4.1. Calculation Module

The input and output signals of the calculation module include the enable signal of the video stream, the line synchronization signal, the field synchronization signal, and the grayscale signal. The function of this module is to use the quaternion signal inputted from the serial port to calculate and obtain the star catalog data within the target sub-area; calculate the right ascension, declination, and star magnitude in the star catalog data to obtain the x-direction coordinate, y-direction coordinate, and the grayscale value of the pixel point; and finally, replace the pixel by pixel one by one according to the coordinates [19].

The main clock of the FPGA chip is 50 MHz, and the 148.5 MHz pixel clock is used in the calculation module [20]. There is a process of transmitting data across the clock domain in the communication, and it is necessary to add two levels of triggers to synchronize the signals for transmitting the data to prevent the phenomenon of race and hazard from occurring.

The attitude data is calculated to determine the target subarea boundaries and the attitude transformation matrix, with the target subarea numbering increased from $30D_i+J_l$ to $30D_i+J_r$ where $D_i$ is increased from $D_u-1$ to $D_d-1$. If the optical axis is pointing at an angle of $\theta \le FOV/2$ to the star point, the star point active enable signal oi_en is raised, and the coordinates of the star point are read when the target subarea where the star point data is located is within the boundary and the star point active enable signal is high and reads the star point coordinates pix_x and pix_y.

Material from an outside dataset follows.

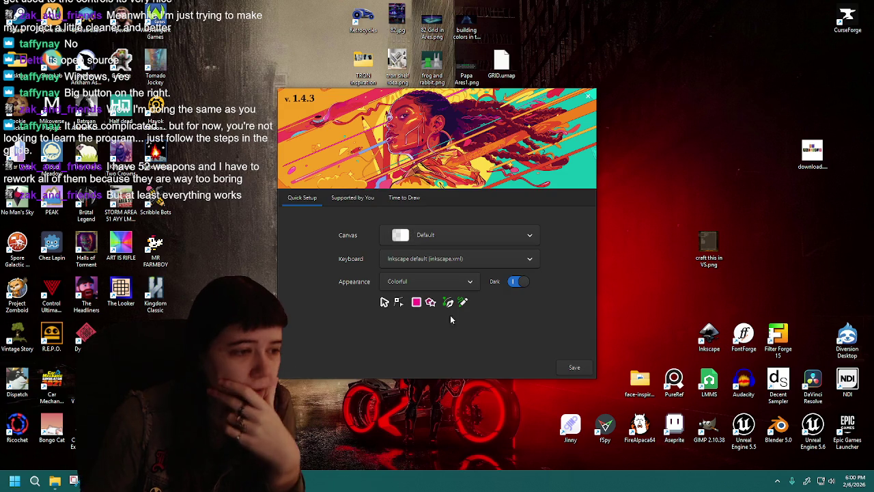
click(457, 236)
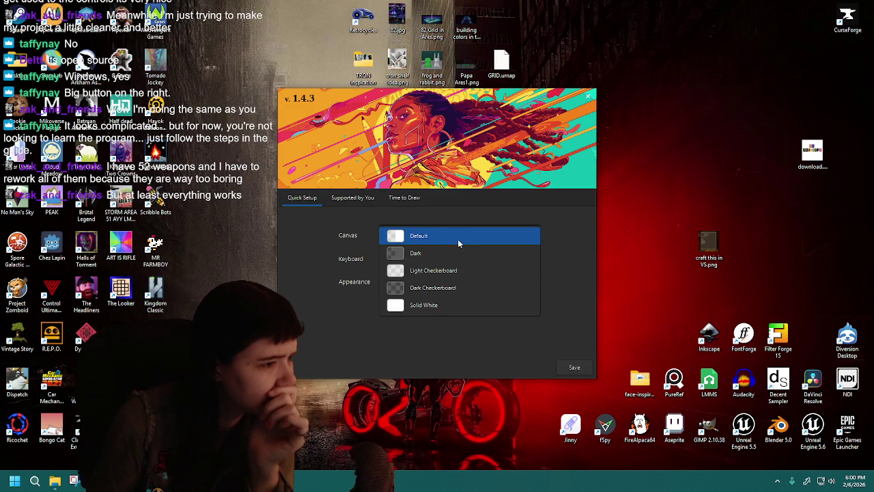
click(464, 288)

In the effective star point judgment, the judgment condition is replaced by the equivalent of the formula, which is more suitable for FPGA processing. From Equation (12), the valid star point judgment condition can be obtained as follows from Equation (16):

$$\arccos \theta =\frac{x_0{x}_1+y_0{y}_1+z_0{z}_1}{\sqrt{{x_0}^2+{y_0}^2+{z_0}^2}\cdot \sqrt{{x_1}^2+{y_1}^2+{z_1}^2}}\le \frac{FOV}{2}$$

(16)

Since the approximate orientation of the star point has been determined in the previous steps by means of star partitioning, $\arccos \theta$ should lie within $0°\sim 90°$, which falls within the monotonically decreasing interval of the cos function, so it can be obtained by Equation (17) as follows:

$${\left[\cos \left(\frac{FOV}{2}\right)\right]}^2\cdot \left({x_0}^2+{y_0}^2+{z_0}^2\right)\cdot \left({x_1}^2+{y_1}^2+{z_1}^2\right)\le {\left(x_0{x}_1+y_0{y}_1+z_0{z}_1\right)}^2$$

(17)

Calculations are performed using fixed-point decimal calculations, which saves the use of IP cores and reduces computation time compared to floating-point decimal operations. In conventional gesture data calculations, quaternion data in decimal generally retains four significant digits, i.e., thirteen significant digits in binary. Quaternion data values, right ascension and declination values, and trigonometric functions are calculated with values less than 10, and fixed-point arithmetic with 1 integer and 13 decimal places is used in the data calculation, where the bit width of the resultant data from the quadratic operation needs to be twice the width of the previous base data. Thus, a 26-bit reg variable is required in the quadratic operation. The divisor is implemented using IP cores, and the bit-widths of the divisor and divisor need to be greater than or equal to the bit-width of the result of the quadratic operation. The divisor is therefore implemented using IP cores, with both the divisor and dividend set to 32 bits wide and the quotient set to 64 bits wide. The trigonometric function calculation uses the LUT lookup table method to reduce the complexity of the algorithm, where angle-related data use 2 bits wide and 12 bits wide.

4.2. Storage Module

The memory module consists of three IP cores, wr_fifo, rd_fifo, and u_mig_7series_0, and the FIFO-to-mig_axi module. The FIFO is in between the computation module and the FIFO to mig_axi because the clock and transfer rate are different between the modules, so the data is cached in the FIFO, and the data is read and written in the DDR through the FIFO interface to the AXI interface. It can realize the function of reading and writing data in DDR through the FIFO interface to the AXI interface.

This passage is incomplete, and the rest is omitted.